**** RECORD LIST ****

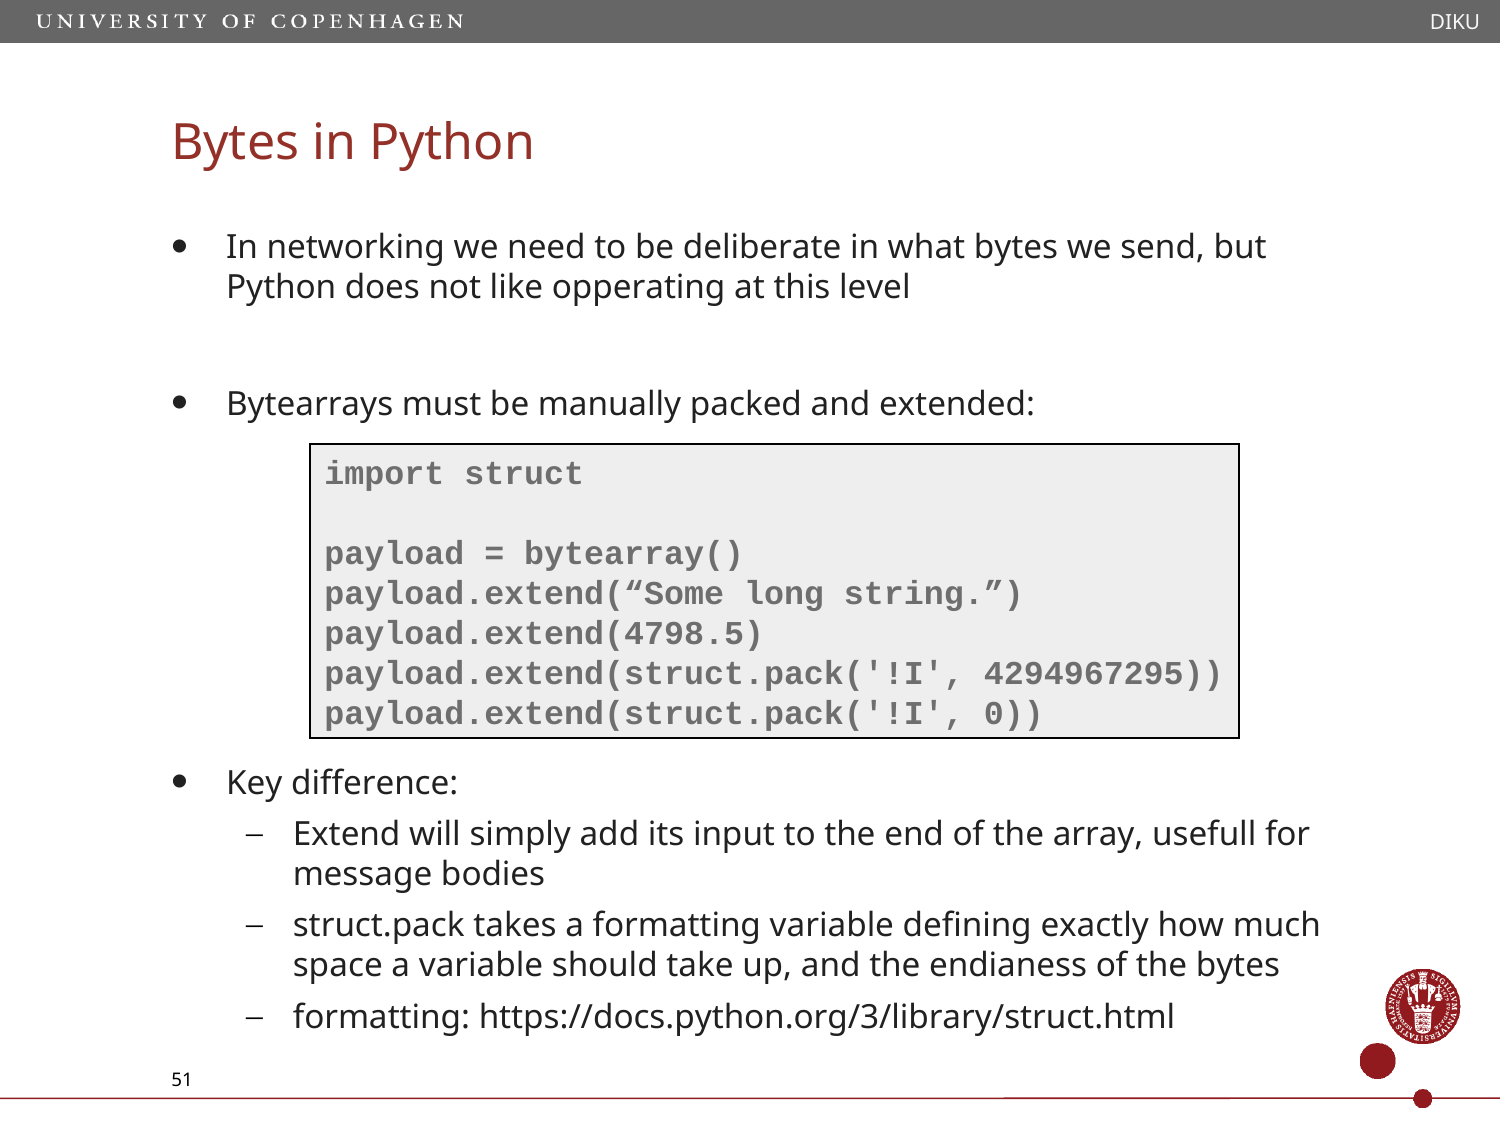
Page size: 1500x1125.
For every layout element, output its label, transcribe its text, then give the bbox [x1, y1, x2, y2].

text_box In networking we need to be deliberate in what bytes we send, but Python does not like opperating at this level Bytearrays must be manually packed and extended: Key difference: Extend will simply add its input to the end of the array, usefull for message bodies struct.pack takes a formatting variable defining exactly how much space a variable should take up, and the endianess of the bytes formatting: https://docs.python.org/3/library/struct.html [171, 225, 1330, 900]
picture [0, 910, 1500, 1122]
text_box <number> [171, 1067, 522, 1092]
text_box Bytes in Python [171, 75, 1329, 171]
text_box DIKU [469, 0, 1495, 43]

****

→ PROBLEM REQUIREMENTS
Return word for word the lines that run from the start of the entries through the line containing "For every layout", both included. Leave the picture out.

→ RESULT OF THE EXERCISE
Page size: 1500x1125.
For every layout element, output its label, transcribe its text, then give the bbox [x1, y1, x2, y2].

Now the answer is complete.